Zephyr has not wavered over the past four months in her criticisms of bills targeting trans Montanans, drag shows, same-sex couples and reproductive rights.

On Jan. 27, during the first hearing for Senate Bill 99, which bans gender-affirming care, Zephyr testified in opposition and spoke to the more than 90 people who came to the Senate Judiciary Committee to do the same.

“If the Senate does not table this, we will fight like hell for you in the House,” she said.

It was that same bill that nearly three months later led to her being banned from the House.

During debate last week on SB99, Zephyr told Republicans who would vote for the amendments requested by Republican Gov. Greg Gianforte they should be ashamed of themselves and that next time they bowed their heads to pray, they would “see the blood on (their) hands” — a reference to suicide rates among transgender youth and personal stories shared with her by parents of trans children who have attempted suicide in response to the legislature’s efforts, she has said.

Those comments drew condemnation from Republican leadership, a censure call from the right-wing Freedom Caucus, and Speaker Matt Regier, R-Kalispell, to stop recognizing her on the floor – which is what led hundreds of people, including many from her district in Missoula, to come to the Capitol in Helena on Monday to protest.

As her supporters shouted from the House gallery to “Let her speak,” she stood at her desk with a microphone raised, amplifying the voices of the protesters and yelling out her thanks to them. Doing so is what led Republicans to punish her on Wednesday.

“I stood up in solidarity with them and I would do it every day. Because when I do so, I stand up for democracy,” she said following Wednesday’s floor session. “And if there’s comments about civil disobedience, the protesters on Monday join a long line of people who have stood up for democracy, and those in charge have taken offense to that. I’m proud of standing up for my community.”

Zephyr echoed comments made on the floor by House Minority Leader Kim Abbott, D-Helena, that she questioned lawmakers who would not stand up for her constituents and their voices — what she called the “first principles of democracy.”

She said her party stood by her Wednesday following a week of nonrecognition from Republicans, most of whom have voted to continue to allow Regier not to recognize her multiple times since last Thursday. Several Democratic lawmakers came up to hug her after the floor session, and many were seen in tears.

“There are 32 different voices in the caucus, just like there are 100 different voices in the chamber,” she said. “But what you saw today was Democrats stood up for democracy today. They stood up for the first principles that we are sent here to defend.”

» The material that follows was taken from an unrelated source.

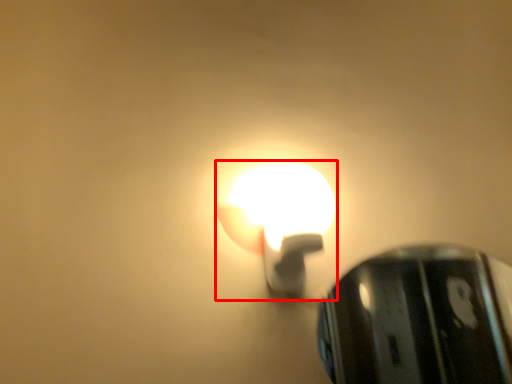
Question: From the image's perspective, what is the correct spatial relationship of lamp (annotated by the red box) in relation to lamp?

Choices:
 (A) below
 (B) above

Answer: (B)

Zephyr told the Daily Montanan that in private conversations throughout the session, some Republicans have told her they don’t support the anti-trans policies and they care for her.

“But then they would give an excuse. ‘I’m afraid of being primaried. I’m afraid that my party will hurt my bills if I do this,’” she said. “And when the question came of what side of history are you going to follow, and when all of these anti-LGBTQ attacks are coming again and again, you saw them pick the hateful and harmful side.”

“When you live that for an entire session, it is unsurprising that when someone is getting silenced, and their constituents are getting silenced for standing up in defense of that community and in defense of democracy, that they would do the same thing,” she added.

She placed the blame for the protests at Regier’s feet, saying on the floor that when he gaveled down the protesters and her on Monday, “what he was doing was driving a nail in the coffin of democracy.”

For the rest of the session, Zephyr says she will continue to represent her 11,000 Missoula constituents as best she can under the circumstances. And she made clear when asked about her political future she is not intimidated by her censure.

“I will be here as long as the constituents of my House district deem me to be the person they want to represent them in the people’s House of Montana,” she said.